New evidence also suggests that This is Quitting, a free, anonymous text-message program from Truth Initiative, is succeeding at its goal of helping young people to quit vaping. Most of the messages in This is Quitting are written by young people who offer strategies, tips and encouragement.

In a recent webinar called Unvaping America’s Youth, Amanda Graham, a tobacco researcher and chief of Innovation at Truth Initiative, said: “What that says is that lots of other people are quitting and quitting is possible.”

Since the program launched in January 2019, nearly 350,000 young people signed up. Two-thirds completed the program. Separately, a randomized clinical trial of 2,588 young adult vapers found that the abstinence rates of those assigned to the This Is Quitting program were 24.1 percent, compared to an 18.6 percent quit rate of the control group. In a report in JAMA Internal Medicine, Graham and colleagues conclude that “a tailored and interactive text message intervention was effective in promoting vaping cessation among young adults.” More than 90 percent of the participants had high levels of nicotine dependence.

Interestingly, Graham mentioned during her online talk that about one-third of the young people in the trial reported that they also smoked cigarettes and 60 percent reported that they used marijuana. “Binge drinking was extremely common,” she said, “and about half the sample screened positive for anxiety or depression.”

These kids, in other words, have issues, which raises questions: Are flavored vapes the problem?
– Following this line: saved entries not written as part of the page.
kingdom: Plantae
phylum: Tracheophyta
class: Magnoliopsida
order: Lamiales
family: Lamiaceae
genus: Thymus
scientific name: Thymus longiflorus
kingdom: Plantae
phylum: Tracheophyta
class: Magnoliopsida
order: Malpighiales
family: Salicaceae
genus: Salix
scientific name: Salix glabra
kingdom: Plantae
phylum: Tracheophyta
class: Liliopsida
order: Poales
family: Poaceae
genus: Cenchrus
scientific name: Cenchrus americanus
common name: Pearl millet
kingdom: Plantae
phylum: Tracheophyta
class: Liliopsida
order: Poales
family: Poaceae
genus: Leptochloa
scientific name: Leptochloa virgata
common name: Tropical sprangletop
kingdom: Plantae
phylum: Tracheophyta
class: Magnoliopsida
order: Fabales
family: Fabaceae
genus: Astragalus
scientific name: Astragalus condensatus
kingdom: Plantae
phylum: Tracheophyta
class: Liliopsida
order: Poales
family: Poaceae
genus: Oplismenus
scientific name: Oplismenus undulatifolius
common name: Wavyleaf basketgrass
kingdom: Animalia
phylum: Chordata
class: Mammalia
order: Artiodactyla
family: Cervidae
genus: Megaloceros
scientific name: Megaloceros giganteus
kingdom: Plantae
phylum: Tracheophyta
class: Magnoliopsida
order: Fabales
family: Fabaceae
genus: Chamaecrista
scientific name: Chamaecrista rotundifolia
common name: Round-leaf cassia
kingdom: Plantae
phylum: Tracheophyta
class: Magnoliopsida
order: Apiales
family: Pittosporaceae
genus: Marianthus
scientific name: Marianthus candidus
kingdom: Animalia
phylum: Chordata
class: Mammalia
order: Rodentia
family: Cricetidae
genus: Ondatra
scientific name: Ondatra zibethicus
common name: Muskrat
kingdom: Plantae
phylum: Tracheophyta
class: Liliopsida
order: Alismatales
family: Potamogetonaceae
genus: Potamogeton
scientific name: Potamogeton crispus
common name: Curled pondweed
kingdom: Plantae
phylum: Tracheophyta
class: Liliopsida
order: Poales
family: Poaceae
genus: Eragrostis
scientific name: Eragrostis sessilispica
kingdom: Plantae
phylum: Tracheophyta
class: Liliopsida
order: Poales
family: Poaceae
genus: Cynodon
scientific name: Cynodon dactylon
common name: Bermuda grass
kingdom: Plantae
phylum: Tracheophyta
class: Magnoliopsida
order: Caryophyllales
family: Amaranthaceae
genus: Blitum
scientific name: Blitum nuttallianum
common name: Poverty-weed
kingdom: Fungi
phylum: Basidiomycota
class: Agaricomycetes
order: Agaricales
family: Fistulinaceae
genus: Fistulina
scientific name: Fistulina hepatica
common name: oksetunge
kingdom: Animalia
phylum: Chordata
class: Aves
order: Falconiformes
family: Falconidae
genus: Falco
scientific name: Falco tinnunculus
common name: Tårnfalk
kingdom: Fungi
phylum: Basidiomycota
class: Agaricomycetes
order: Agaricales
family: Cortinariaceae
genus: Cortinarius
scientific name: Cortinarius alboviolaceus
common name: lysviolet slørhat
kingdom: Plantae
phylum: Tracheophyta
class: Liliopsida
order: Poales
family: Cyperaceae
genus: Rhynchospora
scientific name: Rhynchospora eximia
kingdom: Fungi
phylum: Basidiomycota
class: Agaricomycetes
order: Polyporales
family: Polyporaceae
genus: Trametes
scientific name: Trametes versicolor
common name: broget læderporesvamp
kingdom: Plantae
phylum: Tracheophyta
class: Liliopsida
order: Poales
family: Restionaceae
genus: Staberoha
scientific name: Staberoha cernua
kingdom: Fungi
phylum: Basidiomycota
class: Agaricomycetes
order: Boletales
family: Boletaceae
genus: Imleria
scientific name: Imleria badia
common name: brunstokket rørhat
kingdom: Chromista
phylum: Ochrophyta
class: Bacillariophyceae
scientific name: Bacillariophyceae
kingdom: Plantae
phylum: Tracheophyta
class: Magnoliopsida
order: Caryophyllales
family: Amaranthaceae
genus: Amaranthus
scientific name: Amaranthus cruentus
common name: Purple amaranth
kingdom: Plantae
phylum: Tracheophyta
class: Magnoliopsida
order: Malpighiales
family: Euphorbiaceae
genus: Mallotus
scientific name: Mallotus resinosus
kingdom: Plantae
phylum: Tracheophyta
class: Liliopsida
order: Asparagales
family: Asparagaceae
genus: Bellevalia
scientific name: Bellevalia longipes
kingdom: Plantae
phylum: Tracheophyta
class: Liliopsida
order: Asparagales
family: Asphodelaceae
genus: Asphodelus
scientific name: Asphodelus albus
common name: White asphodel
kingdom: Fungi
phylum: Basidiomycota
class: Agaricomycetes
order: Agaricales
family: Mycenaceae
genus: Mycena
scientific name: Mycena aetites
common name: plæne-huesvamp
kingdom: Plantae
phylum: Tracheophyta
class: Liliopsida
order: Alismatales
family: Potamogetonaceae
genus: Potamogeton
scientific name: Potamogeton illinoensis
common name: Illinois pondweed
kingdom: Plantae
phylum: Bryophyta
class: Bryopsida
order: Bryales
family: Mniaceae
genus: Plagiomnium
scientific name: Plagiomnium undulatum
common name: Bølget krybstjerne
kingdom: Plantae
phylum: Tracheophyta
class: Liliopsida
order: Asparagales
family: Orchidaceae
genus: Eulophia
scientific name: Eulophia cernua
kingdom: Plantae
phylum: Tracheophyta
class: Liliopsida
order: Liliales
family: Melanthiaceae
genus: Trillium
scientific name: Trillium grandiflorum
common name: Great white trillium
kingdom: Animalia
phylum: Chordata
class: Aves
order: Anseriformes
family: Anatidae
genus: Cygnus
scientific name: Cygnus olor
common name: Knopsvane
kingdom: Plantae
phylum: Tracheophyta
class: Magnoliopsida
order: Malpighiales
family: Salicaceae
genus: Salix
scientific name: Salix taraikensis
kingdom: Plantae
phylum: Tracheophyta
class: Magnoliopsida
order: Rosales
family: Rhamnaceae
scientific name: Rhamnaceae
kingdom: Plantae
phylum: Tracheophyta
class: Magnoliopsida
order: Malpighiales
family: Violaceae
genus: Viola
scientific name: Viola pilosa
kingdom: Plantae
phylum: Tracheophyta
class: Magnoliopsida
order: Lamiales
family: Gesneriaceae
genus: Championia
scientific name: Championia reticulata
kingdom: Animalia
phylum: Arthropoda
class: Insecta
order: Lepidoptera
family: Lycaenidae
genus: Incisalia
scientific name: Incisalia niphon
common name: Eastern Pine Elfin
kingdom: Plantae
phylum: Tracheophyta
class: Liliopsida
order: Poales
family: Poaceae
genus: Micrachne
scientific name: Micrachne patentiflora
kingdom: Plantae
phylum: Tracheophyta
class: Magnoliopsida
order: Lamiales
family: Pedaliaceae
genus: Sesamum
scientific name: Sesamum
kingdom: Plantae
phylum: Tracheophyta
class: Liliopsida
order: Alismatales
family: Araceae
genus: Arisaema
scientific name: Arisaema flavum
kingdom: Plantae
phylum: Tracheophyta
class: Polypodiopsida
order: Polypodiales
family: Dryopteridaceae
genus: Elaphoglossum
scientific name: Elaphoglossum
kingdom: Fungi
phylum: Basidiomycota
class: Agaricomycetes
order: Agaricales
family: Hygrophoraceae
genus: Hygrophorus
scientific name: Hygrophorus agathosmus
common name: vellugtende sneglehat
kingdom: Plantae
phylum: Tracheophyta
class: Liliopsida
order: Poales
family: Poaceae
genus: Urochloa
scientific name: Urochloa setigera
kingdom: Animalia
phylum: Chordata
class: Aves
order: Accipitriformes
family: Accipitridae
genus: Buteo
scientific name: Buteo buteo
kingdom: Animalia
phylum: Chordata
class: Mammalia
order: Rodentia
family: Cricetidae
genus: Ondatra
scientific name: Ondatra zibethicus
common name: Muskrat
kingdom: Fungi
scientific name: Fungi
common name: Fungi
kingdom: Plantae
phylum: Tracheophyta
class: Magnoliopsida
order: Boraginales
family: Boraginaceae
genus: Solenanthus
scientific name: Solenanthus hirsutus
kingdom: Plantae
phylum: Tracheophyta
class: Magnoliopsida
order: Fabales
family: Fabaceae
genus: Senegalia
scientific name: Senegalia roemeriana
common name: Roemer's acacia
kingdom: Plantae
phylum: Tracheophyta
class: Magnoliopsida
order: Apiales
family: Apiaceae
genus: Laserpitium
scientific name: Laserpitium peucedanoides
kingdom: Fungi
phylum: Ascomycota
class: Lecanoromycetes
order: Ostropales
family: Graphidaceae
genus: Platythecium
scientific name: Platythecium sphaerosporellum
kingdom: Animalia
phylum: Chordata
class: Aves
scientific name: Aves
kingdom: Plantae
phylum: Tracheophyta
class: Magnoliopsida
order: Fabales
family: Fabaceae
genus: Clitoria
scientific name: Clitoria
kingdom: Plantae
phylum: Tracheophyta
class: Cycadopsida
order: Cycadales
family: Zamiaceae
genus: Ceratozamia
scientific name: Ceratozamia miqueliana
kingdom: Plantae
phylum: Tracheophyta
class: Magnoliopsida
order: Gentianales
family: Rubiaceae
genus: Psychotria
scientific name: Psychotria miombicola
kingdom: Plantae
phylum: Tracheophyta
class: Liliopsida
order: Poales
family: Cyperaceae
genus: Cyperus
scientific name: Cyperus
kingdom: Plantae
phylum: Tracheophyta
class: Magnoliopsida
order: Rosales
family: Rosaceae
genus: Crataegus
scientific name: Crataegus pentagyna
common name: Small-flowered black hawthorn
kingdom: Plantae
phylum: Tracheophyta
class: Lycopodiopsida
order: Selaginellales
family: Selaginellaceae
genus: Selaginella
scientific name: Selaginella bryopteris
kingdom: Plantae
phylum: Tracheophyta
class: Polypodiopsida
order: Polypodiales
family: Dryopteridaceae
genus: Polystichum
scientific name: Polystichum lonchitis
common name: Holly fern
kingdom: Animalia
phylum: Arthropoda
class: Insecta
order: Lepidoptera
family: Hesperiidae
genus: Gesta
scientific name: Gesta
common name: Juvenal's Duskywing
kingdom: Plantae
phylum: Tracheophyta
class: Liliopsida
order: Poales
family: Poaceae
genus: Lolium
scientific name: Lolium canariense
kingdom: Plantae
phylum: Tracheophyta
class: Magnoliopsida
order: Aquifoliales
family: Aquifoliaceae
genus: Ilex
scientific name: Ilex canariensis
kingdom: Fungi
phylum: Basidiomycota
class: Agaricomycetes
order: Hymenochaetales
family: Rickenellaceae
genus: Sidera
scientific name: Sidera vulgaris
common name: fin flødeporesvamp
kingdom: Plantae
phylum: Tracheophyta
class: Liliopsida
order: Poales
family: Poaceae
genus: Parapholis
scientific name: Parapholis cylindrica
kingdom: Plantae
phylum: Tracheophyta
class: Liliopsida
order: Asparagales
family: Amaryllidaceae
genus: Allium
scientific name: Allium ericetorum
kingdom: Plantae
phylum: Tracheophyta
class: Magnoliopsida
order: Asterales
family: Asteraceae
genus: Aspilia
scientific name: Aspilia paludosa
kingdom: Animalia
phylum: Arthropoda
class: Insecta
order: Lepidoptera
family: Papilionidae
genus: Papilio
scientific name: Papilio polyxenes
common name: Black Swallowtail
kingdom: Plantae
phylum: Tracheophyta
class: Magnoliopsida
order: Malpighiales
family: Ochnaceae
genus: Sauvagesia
Is prohibition the solution? Vaping isn’t going to kill these young people; smoking, binge drinking or suicide might.

It’s no surprise, of course, that the Campaign for Tobacco-Free Kids, Truth Initiative and Parents Against Vaping see kids through the narrow lens of vaping. Like the Anti-Saloon League and the Women’s Christian Temperance Union, they focus on the drug, not the user.

Those who care about the health of kids — as well as the millions of adults who can benefit from vaping — need not be so myopic.